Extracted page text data

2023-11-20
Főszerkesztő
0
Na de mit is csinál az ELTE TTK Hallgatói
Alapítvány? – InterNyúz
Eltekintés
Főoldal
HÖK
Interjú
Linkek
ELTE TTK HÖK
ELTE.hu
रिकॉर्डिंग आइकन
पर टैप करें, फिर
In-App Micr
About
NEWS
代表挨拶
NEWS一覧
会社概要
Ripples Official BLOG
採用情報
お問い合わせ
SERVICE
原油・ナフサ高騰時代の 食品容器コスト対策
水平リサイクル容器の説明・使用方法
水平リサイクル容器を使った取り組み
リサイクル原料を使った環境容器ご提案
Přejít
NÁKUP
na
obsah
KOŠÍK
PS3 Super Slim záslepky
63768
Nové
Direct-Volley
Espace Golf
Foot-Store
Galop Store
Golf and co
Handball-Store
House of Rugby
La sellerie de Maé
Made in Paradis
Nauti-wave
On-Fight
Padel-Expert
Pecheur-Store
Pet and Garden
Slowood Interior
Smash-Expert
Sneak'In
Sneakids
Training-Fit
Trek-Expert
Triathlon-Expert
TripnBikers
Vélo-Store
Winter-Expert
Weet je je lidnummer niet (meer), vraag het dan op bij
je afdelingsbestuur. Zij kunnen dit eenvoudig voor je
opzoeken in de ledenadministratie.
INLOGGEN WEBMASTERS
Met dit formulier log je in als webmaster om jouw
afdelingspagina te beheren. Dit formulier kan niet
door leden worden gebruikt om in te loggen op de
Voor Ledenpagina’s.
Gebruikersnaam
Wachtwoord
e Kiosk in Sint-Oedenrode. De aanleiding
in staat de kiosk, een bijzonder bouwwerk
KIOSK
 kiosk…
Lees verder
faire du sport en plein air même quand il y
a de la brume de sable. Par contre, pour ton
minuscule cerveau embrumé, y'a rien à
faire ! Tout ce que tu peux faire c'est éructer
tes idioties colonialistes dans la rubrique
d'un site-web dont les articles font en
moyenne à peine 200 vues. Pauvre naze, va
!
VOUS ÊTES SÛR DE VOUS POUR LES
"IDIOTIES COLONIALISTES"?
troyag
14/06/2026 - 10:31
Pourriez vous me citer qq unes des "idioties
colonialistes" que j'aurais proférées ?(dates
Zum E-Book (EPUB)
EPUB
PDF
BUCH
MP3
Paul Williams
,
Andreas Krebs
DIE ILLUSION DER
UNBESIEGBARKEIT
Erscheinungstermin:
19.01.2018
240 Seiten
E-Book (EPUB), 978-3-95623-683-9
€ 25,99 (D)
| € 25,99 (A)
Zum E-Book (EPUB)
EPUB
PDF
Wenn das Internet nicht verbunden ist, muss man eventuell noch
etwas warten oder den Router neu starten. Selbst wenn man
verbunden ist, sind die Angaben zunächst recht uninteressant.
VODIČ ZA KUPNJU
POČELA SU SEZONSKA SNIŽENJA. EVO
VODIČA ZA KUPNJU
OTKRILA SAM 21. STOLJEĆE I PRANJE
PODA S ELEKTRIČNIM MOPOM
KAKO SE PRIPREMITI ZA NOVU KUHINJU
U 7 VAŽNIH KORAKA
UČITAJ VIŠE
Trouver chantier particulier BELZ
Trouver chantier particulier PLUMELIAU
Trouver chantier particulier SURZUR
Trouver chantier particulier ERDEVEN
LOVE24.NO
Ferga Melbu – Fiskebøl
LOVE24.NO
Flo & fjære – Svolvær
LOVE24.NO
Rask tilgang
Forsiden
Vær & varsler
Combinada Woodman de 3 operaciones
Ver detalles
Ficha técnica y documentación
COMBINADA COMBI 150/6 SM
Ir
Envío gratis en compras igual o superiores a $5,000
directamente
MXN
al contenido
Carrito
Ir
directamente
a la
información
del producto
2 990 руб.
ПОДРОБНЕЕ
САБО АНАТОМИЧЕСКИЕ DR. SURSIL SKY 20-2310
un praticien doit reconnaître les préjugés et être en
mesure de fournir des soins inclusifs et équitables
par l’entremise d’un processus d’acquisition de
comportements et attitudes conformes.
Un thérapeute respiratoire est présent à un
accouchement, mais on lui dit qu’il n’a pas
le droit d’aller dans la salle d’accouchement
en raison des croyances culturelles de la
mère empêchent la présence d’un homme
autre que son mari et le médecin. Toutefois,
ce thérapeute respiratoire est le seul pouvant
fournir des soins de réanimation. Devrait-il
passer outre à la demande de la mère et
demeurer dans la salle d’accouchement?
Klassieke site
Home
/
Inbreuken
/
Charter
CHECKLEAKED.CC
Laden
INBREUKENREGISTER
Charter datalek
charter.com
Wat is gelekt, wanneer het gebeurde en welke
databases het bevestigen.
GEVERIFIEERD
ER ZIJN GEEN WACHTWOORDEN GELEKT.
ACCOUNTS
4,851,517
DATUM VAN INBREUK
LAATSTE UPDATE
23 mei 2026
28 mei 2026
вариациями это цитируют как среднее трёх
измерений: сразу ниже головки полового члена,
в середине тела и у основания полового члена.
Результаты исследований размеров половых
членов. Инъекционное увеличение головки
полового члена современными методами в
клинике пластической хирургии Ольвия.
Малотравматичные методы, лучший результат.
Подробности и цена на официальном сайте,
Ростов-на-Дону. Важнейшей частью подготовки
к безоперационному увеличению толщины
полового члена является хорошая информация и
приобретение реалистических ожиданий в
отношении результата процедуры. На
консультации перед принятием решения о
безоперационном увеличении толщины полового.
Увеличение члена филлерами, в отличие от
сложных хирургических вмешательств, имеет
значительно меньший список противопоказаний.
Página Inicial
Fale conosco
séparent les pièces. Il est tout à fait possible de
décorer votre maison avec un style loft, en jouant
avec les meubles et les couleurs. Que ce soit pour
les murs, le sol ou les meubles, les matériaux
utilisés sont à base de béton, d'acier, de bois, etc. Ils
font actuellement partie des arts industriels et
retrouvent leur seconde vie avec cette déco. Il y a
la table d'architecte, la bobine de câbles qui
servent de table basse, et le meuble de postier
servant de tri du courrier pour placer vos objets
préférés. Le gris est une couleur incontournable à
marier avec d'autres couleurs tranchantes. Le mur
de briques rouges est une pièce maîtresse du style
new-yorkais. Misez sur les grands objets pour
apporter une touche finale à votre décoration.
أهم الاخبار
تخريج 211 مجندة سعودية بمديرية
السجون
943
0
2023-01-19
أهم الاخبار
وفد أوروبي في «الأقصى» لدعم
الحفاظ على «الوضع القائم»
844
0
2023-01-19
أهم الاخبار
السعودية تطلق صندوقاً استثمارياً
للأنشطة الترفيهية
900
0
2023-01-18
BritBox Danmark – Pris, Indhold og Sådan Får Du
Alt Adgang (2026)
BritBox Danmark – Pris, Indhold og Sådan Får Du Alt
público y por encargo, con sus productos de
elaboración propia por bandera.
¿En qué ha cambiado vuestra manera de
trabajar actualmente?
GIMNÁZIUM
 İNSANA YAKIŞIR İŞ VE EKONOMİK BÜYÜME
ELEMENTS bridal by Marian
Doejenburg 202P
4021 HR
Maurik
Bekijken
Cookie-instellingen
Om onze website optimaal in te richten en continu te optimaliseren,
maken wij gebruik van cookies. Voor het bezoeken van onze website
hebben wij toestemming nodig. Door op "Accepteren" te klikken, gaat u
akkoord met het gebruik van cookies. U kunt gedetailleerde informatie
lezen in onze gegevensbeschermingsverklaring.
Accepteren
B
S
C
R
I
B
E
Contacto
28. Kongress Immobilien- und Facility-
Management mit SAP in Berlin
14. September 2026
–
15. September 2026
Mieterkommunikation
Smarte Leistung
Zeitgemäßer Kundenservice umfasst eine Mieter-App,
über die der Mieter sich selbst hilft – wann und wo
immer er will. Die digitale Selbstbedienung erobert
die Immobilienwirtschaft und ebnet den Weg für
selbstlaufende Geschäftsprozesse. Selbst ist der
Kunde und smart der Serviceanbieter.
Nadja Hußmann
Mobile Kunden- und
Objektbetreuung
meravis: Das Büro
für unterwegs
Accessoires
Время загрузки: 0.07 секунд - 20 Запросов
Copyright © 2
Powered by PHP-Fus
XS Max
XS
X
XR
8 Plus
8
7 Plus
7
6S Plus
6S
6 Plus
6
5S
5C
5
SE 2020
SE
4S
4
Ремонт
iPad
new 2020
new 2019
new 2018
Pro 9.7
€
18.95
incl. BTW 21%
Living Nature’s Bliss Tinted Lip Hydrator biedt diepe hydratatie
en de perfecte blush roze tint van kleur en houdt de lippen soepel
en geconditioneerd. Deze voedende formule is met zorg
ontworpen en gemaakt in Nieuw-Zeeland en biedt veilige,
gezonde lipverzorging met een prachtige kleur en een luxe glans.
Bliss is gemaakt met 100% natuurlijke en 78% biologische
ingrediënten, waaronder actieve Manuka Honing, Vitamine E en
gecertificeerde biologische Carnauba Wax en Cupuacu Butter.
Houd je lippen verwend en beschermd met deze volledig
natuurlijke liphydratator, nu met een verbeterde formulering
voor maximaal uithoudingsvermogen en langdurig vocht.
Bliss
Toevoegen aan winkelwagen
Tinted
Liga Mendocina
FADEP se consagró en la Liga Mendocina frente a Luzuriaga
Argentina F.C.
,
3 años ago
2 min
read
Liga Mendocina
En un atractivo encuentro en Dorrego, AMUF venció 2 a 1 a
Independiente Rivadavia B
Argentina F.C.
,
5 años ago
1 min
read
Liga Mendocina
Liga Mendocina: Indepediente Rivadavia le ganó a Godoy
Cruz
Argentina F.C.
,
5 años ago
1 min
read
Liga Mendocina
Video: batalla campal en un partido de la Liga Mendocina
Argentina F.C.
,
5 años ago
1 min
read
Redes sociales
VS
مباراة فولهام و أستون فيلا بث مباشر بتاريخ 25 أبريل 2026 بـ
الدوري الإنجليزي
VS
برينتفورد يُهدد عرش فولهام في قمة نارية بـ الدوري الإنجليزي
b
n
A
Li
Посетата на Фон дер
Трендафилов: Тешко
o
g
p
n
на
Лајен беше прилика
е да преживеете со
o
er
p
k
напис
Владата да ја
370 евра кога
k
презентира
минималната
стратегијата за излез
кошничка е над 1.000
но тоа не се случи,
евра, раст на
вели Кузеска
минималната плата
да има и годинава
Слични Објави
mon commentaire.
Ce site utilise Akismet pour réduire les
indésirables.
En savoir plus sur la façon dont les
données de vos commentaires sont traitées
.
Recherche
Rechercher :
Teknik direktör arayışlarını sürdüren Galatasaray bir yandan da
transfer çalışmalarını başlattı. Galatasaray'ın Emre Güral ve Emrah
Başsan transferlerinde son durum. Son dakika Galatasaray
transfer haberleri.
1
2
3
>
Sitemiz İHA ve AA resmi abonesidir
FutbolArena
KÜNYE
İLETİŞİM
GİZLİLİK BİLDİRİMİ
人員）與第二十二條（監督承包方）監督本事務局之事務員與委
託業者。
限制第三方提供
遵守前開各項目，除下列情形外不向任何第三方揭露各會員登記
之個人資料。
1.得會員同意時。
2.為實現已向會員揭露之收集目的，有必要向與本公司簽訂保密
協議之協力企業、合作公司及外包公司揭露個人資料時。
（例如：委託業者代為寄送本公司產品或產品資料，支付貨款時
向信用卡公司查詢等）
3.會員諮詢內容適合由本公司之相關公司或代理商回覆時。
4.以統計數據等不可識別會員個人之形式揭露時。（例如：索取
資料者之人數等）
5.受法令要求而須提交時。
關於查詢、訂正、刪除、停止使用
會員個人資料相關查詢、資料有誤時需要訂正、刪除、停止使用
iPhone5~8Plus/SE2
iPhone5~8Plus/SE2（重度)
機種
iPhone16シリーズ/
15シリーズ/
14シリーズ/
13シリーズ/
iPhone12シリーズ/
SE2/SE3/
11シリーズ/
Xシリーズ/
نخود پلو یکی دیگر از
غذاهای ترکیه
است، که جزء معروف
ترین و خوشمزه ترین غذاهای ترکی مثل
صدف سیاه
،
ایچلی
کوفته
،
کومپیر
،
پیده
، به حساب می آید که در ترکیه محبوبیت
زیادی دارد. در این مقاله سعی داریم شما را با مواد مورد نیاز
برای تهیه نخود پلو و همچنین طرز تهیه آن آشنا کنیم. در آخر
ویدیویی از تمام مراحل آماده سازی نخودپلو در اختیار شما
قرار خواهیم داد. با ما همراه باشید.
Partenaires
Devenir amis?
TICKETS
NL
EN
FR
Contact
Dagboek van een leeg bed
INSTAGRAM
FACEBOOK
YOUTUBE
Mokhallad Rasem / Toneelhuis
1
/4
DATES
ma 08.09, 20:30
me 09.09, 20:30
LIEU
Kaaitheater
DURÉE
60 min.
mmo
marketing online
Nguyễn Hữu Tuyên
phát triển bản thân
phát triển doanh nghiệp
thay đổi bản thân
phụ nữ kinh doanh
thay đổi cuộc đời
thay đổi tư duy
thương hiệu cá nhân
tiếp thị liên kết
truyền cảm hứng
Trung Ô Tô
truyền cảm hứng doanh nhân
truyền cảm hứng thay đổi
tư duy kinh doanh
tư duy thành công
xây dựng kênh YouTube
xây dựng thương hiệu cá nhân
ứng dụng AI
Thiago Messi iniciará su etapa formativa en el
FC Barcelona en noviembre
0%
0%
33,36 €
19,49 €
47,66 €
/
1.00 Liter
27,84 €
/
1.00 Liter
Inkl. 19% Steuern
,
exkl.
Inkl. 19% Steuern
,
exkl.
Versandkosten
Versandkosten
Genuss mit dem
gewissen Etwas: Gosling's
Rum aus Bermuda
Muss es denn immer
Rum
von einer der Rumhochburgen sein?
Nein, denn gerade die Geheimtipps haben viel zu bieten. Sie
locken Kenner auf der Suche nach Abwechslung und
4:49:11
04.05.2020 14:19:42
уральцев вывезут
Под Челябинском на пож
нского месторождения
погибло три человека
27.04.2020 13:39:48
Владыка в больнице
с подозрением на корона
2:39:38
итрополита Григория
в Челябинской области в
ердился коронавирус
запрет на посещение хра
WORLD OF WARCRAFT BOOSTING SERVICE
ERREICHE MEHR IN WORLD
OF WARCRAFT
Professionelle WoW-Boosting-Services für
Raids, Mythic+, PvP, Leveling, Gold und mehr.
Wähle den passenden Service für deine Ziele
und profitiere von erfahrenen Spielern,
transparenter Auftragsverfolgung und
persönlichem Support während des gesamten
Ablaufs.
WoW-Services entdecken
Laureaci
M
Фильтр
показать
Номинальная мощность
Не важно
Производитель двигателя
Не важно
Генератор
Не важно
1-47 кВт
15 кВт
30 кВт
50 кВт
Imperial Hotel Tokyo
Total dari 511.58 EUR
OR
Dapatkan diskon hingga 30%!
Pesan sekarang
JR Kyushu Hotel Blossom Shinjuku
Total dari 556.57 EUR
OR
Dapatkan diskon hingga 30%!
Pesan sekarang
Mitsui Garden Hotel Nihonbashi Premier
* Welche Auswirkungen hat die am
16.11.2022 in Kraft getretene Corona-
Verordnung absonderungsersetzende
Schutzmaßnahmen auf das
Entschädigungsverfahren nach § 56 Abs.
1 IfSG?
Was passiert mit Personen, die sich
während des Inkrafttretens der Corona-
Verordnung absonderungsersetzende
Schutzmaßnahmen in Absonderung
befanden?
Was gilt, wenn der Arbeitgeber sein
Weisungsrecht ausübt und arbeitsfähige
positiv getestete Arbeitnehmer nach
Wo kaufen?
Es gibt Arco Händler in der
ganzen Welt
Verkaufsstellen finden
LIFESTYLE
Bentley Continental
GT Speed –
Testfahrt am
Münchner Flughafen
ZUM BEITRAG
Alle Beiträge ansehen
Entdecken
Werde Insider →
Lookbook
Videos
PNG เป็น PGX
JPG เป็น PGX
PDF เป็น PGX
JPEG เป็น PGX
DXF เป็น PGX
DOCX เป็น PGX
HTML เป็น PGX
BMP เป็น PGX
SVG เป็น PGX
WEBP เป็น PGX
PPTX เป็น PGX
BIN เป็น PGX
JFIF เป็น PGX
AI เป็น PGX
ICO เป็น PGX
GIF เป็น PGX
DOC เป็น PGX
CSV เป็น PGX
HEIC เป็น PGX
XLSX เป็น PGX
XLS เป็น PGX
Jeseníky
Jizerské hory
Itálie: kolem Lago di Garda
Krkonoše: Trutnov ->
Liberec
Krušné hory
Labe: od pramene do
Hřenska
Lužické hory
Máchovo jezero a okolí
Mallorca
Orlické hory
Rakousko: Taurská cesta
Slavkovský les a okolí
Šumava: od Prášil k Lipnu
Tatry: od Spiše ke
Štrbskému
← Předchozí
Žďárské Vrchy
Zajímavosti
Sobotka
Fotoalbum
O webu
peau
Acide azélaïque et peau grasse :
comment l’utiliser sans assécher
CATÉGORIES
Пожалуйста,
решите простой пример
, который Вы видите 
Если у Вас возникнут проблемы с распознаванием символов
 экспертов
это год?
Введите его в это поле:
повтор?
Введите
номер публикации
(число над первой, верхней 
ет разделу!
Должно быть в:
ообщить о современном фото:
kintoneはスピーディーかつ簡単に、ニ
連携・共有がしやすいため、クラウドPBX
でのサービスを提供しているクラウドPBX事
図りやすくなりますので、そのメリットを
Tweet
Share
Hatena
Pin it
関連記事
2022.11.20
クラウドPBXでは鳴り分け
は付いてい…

- What you are asked to do -
Starting at the first line of the records above, please copy every line exactly through the line containing "水平リサイクル容器を使った取り組み", and stop there.

- Result for this task -
2023-11-20
Főszerkesztő
0
Na de mit is csinál az ELTE TTK Hallgatói
Alapítvány? – InterNyúz
Eltekintés
Főoldal
HÖK
Interjú
Linkek
ELTE TTK HÖK
ELTE.hu
रिकॉर्डिंग आइकन
पर टैप करें, फिर
In-App Micr
About
NEWS
代表挨拶
NEWS一覧
会社概要
Ripples Official BLOG
採用情報
お問い合わせ
SERVICE
原油・ナフサ高騰時代の 食品容器コスト対策
水平リサイクル容器の説明・使用方法
水平リサイクル容器を使った取り組み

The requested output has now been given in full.